↓
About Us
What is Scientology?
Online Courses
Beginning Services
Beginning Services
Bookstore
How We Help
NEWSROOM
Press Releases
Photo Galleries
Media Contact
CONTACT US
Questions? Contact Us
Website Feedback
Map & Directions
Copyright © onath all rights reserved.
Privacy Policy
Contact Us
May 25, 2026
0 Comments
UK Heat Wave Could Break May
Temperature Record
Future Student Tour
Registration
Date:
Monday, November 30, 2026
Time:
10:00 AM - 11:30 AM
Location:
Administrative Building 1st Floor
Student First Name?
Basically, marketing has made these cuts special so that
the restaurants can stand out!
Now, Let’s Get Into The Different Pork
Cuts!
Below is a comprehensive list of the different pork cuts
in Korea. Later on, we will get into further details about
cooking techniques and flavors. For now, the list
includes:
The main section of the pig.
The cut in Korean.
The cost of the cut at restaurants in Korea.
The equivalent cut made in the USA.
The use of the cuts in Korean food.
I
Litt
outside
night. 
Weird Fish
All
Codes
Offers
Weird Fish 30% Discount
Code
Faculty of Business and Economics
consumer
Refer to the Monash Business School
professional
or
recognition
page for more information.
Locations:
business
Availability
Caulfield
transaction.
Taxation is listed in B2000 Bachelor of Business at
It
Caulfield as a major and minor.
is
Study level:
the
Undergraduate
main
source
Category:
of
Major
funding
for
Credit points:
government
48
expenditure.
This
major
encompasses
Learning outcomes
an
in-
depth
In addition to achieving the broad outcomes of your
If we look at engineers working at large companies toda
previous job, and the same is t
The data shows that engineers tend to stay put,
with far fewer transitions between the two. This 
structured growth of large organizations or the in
↑
↓
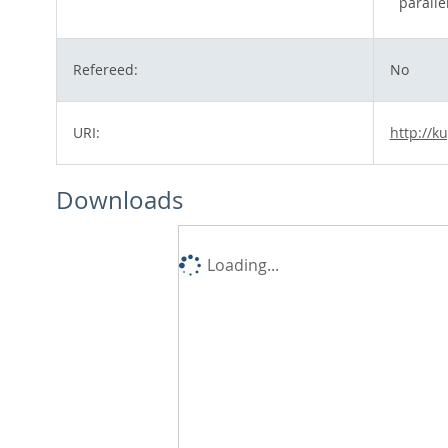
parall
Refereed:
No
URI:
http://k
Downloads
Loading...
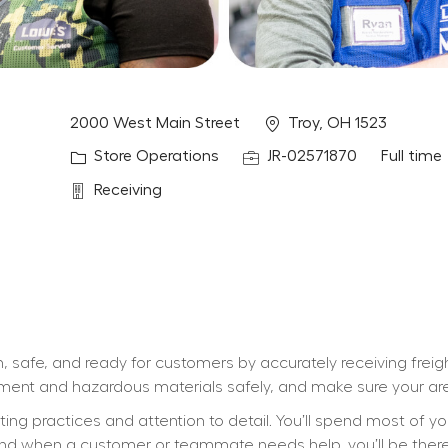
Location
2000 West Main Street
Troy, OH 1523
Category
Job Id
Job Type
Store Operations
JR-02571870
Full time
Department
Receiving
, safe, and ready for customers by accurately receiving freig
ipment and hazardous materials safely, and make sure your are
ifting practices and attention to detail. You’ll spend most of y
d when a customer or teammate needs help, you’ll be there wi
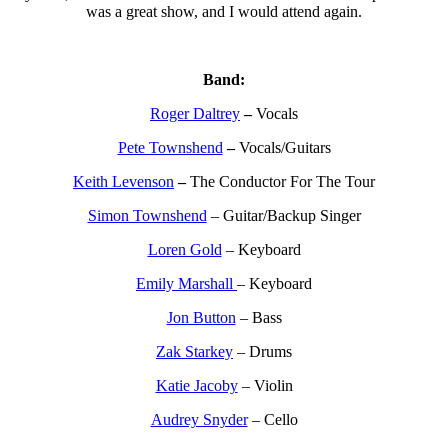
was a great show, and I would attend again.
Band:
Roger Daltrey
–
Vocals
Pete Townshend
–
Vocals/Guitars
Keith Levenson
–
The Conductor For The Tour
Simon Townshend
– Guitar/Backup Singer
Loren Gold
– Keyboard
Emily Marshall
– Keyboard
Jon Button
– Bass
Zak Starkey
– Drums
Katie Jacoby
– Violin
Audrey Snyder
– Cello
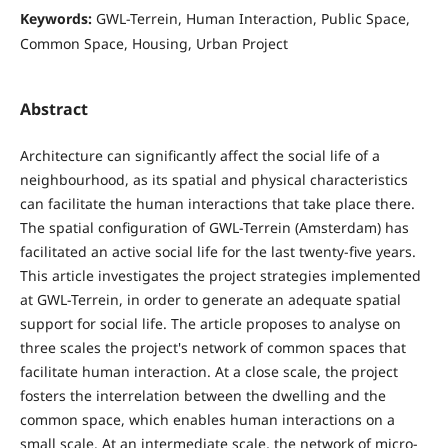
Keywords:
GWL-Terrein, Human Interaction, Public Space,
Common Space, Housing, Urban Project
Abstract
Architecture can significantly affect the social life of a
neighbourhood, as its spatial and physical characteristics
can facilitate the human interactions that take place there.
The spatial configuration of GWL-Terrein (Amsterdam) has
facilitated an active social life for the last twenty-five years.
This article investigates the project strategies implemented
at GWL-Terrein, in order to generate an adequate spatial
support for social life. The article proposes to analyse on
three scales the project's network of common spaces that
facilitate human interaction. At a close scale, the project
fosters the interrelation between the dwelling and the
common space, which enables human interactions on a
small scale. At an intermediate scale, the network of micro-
↑
↓
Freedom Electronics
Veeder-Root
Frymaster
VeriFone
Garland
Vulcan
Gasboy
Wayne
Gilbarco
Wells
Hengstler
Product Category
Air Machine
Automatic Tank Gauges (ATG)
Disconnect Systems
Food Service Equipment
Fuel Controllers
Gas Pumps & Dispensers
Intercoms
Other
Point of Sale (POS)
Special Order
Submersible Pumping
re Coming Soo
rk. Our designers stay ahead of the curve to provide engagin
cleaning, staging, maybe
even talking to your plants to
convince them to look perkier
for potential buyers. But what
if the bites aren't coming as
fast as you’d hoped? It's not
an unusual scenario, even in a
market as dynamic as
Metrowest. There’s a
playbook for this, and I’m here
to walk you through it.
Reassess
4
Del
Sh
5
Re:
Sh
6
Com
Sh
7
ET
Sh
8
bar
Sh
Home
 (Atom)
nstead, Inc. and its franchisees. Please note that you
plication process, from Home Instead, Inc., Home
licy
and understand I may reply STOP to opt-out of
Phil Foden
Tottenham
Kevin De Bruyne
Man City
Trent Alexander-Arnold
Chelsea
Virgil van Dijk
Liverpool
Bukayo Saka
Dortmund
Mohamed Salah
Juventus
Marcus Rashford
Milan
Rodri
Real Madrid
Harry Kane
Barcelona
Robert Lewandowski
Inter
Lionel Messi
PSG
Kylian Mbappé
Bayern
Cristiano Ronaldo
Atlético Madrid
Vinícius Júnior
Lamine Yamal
↑
◆ **Exercise instructions**:
Each line in the material with "your" in it must be reported.

◆ **Response to this task**:
In addition to achieving the broad outcomes of your
ipment and hazardous materials safely, and make sure your are
even talking to your plants to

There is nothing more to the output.